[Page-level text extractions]
=-=-=-=-=

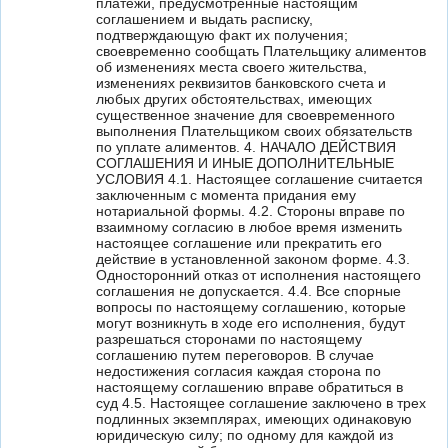
платежи, предусмотренные настоящим
соглашением и выдать расписку,
подтверждающую факт их получения;
своевременно сообщать Плательщику алиментов
об изменениях места своего жительства,
изменениях реквизитов банковского счета и
любых других обстоятельствах, имеющих
существенное значение для своевременного
выполнения Плательщиком своих обязательств
по уплате алиментов. 4. НАЧАЛО ДЕЙСТВИЯ
СОГЛАШЕНИЯ И ИНЫЕ ДОПОЛНИТЕЛЬНЫЕ
УСЛОВИЯ 4.1. Настоящее соглашение считается
заключенным с момента придания ему
нотариальной формы. 4.2. Стороны вправе по
взаимному согласию в любое время изменить
настоящее соглашение или прекратить его
действие в установленной законом форме. 4.3.
Односторонний отказ от исполнения настоящего
соглашения не допускается. 4.4. Все спорные
вопросы по настоящему соглашению, которые
могут возникнуть в ходе его исполнения, будут
разрешаться сторонами по настоящему
соглашению путем переговоров. В случае
недостижения согласия каждая сторона по
настоящему соглашению вправе обратиться в
суд 4.5. Настоящее соглашение заключено в трех
подлинных экземплярах, имеющих одинаковую
юридическую силу; по одному для каждой из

=-=-=-=-=

> **What to work on**:
Apart from the images, the entries above must be returned without alteration.

> **Reply**:
платежи, предусмотренные настоящим
соглашением и выдать расписку,
подтверждающую факт их получения;
своевременно сообщать Плательщику алиментов
об изменениях места своего жительства,
изменениях реквизитов банковского счета и
любых других обстоятельствах, имеющих
существенное значение для своевременного
выполнения Плательщиком своих обязательств
по уплате алиментов. 4. НАЧАЛО ДЕЙСТВИЯ
СОГЛАШЕНИЯ И ИНЫЕ ДОПОЛНИТЕЛЬНЫЕ
УСЛОВИЯ 4.1. Настоящее соглашение считается
заключенным с момента придания ему
нотариальной формы. 4.2. Стороны вправе по
взаимному согласию в любое время изменить
настоящее соглашение или прекратить его
действие в установленной законом форме. 4.3.
Односторонний отказ от исполнения настоящего
соглашения не допускается. 4.4. Все спорные
вопросы по настоящему соглашению, которые
могут возникнуть в ходе его исполнения, будут
разрешаться сторонами по настоящему
соглашению путем переговоров. В случае
недостижения согласия каждая сторона по
настоящему соглашению вправе обратиться в
суд 4.5. Настоящее соглашение заключено в трех
подлинных экземплярах, имеющих одинаковую
юридическую силу; по одному для каждой из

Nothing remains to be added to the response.